● **Short task**:
Could you swap every "phylum" for "division" in the listing, from its first line through the line holding "common name: Spotted beet webworm", inclusive, and give back only those lines with nothing else changed?

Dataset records
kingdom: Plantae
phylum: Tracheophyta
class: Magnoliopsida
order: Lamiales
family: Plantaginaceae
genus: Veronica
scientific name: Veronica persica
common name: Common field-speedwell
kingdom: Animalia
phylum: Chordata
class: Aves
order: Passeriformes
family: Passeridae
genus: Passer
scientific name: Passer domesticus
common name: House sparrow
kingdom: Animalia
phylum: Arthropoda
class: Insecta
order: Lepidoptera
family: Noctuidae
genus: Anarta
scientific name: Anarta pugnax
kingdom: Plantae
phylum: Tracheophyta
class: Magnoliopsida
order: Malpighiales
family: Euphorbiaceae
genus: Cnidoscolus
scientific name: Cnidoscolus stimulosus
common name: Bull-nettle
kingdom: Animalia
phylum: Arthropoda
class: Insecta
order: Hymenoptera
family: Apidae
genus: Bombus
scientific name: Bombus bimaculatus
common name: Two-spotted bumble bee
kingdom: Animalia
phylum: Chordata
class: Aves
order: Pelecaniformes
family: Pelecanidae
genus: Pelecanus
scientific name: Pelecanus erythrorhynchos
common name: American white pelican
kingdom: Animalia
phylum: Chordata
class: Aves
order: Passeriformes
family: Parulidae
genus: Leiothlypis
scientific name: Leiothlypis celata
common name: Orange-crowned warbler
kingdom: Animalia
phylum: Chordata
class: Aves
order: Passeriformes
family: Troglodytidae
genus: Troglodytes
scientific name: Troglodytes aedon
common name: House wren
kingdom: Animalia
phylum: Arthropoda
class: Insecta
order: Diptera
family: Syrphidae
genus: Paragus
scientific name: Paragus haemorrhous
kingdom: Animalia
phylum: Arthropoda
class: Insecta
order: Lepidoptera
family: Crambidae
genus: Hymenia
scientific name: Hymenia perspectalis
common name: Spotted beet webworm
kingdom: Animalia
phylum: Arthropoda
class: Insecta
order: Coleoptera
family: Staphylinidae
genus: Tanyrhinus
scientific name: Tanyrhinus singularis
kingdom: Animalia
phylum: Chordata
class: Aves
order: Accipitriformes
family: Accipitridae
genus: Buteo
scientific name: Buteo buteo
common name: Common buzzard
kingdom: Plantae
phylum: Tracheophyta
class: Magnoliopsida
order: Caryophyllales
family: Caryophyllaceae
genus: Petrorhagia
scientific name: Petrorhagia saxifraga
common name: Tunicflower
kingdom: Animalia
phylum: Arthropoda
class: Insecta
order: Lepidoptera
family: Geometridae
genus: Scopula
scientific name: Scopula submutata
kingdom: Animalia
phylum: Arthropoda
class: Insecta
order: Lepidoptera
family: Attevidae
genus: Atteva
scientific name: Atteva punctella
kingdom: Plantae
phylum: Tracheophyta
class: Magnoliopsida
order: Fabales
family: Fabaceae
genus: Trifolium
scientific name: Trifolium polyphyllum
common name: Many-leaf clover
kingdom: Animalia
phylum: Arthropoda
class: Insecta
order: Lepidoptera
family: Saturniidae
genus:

● **Exercise solution**:
kingdom: Plantae
division: Tracheophyta
class: Magnoliopsida
order: Lamiales
family: Plantaginaceae
genus: Veronica
scientific name: Veronica persica
common name: Common field-speedwell
kingdom: Animalia
division: Chordata
class: Aves
order: Passeriformes
family: Passeridae
genus: Passer
scientific name: Passer domesticus
common name: House sparrow
kingdom: Animalia
division: Arthropoda
class: Insecta
order: Lepidoptera
family: Noctuidae
genus: Anarta
scientific name: Anarta pugnax
kingdom: Plantae
division: Tracheophyta
class: Magnoliopsida
order: Malpighiales
family: Euphorbiaceae
genus: Cnidoscolus
scientific name: Cnidoscolus stimulosus
common name: Bull-nettle
kingdom: Animalia
division: Arthropoda
class: Insecta
order: Hymenoptera
family: Apidae
genus: Bombus
scientific name: Bombus bimaculatus
common name: Two-spotted bumble bee
kingdom: Animalia
division: Chordata
class: Aves
order: Pelecaniformes
family: Pelecanidae
genus: Pelecanus
scientific name: Pelecanus erythrorhynchos
common name: American white pelican
kingdom: Animalia
division: Chordata
class: Aves
order: Passeriformes
family: Parulidae
genus: Leiothlypis
scientific name: Leiothlypis celata
common name: Orange-crowned warbler
kingdom: Animalia
division: Chordata
class: Aves
order: Passeriformes
family: Troglodytidae
genus: Troglodytes
scientific name: Troglodytes aedon
common name: House wren
kingdom: Animalia
division: Arthropoda
class: Insecta
order: Diptera
family: Syrphidae
genus: Paragus
scientific name: Paragus haemorrhous
kingdom: Animalia
division: Arthropoda
class: Insecta
order: Lepidoptera
family: Crambidae
genus: Hymenia
scientific name: Hymenia perspectalis
common name: Spotted beet webworm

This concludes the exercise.